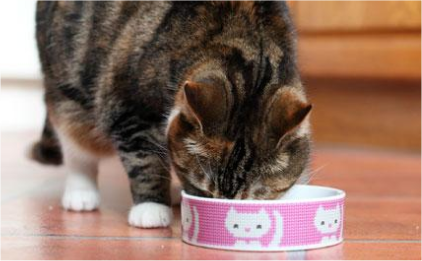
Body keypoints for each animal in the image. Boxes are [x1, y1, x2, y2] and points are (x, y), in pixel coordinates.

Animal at [32, 0, 310, 226]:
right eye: (203, 189)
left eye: (252, 196)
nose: (220, 210)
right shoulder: (129, 107)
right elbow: (144, 159)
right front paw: (151, 208)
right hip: (67, 90)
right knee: (76, 146)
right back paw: (81, 194)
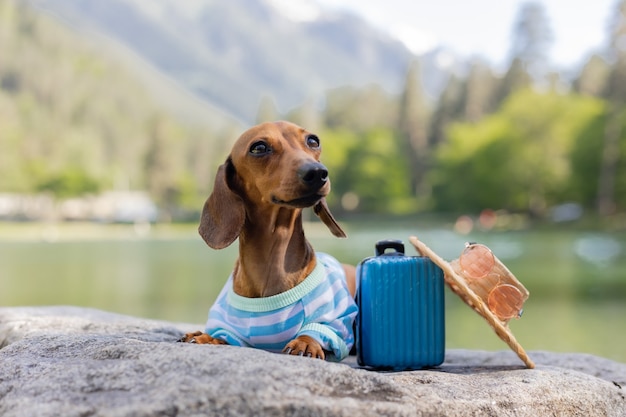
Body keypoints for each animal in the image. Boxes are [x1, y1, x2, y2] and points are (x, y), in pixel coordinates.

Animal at [179, 121, 356, 360]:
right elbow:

========================================

** TASK INSTRUCTIONS **
Verbatim, write out the line containing "right knee: (76, 146)" and all later lines through the end of the records, leaving every picture out.

** TASK ANSWER **
right knee: (76, 146)
right back paw: (81, 194)
Body keypoints for each animal in the image. Boxes are [x1, y1, x2, y2] and points are (x, y), in pixel coordinates.

Animal at [179, 121, 356, 360]:
right elbow:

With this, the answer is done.